* Input material:

= Beginning of Section =

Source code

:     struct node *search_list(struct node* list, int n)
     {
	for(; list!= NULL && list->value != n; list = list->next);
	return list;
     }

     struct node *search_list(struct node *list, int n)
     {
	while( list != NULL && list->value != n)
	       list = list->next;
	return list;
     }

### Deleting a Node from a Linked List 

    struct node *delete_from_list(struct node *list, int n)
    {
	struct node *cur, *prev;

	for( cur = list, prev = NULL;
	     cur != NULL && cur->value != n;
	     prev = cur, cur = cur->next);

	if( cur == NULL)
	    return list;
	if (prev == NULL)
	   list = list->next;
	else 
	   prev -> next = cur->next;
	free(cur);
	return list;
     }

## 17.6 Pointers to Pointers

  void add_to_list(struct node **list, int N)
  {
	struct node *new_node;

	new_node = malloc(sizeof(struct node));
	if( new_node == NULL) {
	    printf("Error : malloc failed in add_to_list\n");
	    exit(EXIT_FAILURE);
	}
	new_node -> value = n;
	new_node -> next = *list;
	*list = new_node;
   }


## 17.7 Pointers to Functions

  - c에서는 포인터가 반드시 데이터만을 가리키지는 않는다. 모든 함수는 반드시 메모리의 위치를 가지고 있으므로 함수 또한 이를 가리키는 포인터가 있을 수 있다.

= End of Section =

* Task to complete: Scan the listing above. Collect all lines with the word "next".

* Written solution:
	for(; list!= NULL && list->value != n; list = list->next);
	       list = list->next;
	     prev = cur, cur = cur->next);
	   list = list->next;
	   prev -> next = cur->next;
	new_node -> next = *list;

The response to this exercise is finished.